Case round up in brief

This month’s case round up news in brief

Damages for injury to feelings in
whistleblowing cases

Boyle was a teacher who successfully claimed unfair dismissal
for whistleblowing. He was awarded £45,000 in compensation for injury to
feelings. The EAT reduced the award, ruling that it was disproportionately
high. The EAT stressed that awards of compensation in whistleblowing cases
should match the scale of damages for injury to feelings in discrimination
cases. The EAT confirmed that aggravated damages could be awarded in
whistleblowing claims, awarding an additional £10,000.

Virgo Fidelis Senior School v Boyle, EAT

Liability for injury to feelings
for race discrimination not dependent on forseeability

Essa was a builder subjected to a single, but highly offensive,
racial insult by his foreman. An employment tribunal found that Essa had
overreacted to the remark, allowing the incident to "poison his mind"
to an extent where he was unable to look for work and suffered depression.
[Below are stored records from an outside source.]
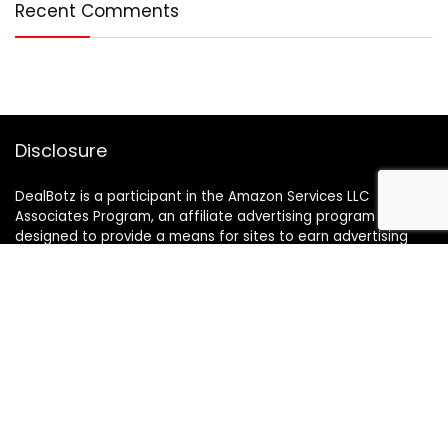
Recent Comments
Disclosure
DealBotz is a participant in the Amazon Services LLC
Associates Program, an affiliate advertising program
designed to provide a means for sites to earn advertising
fees by advertising and linking to Amazon.in.
Note
Price may change time to time on Amazon, price mentioned
on website is the available best price at the time of posting
The Deal post.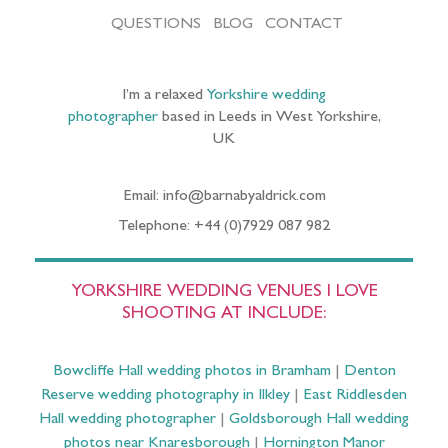
QUESTIONS
BLOG
CONTACT
I’m a relaxed
Yorkshire wedding
photographer
based in Leeds in West Yorkshire,
UK
Email: info@barnabyaldrick.com
Telephone: +44 (0)7929 087 982
YORKSHIRE WEDDING VENUES I LOVE
SHOOTING AT INCLUDE:
Bowcliffe Hall wedding photos in Bramham
|
Denton
Reserve wedding photography in Ilkley
|
East Riddlesden
Hall wedding photographer
|
Goldsborough Hall wedding
photos near Knaresborough
|
Hornington Manor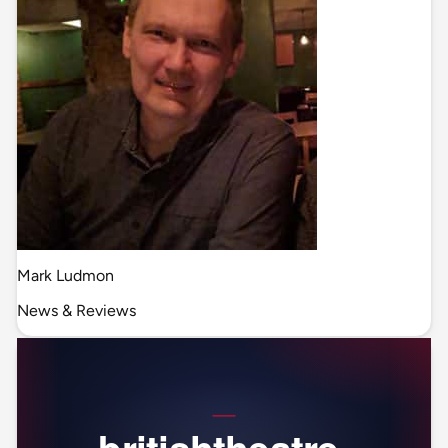
Mark Ludmon
News & Reviews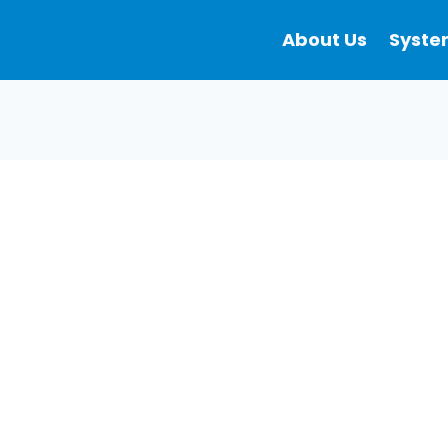
About Us
Syste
He had
also taken himself off medication prescribed by his doctor and delayed for six
months in arranging counselling suggested by his doctor. Laing argued that
Essa’s reaction was so extreme it was unforeseeable, and it should not be
liable in damages for his injured feelings. The Court of Appeal rejected this
argument. Laing was liable for the consequences of the discriminatory act and
damages in discrimination cases did not depend on forseeability. However, the
case was remitted to the employment tribunal to consider whether Essa’s action
constituted a failure to mitigate his loss.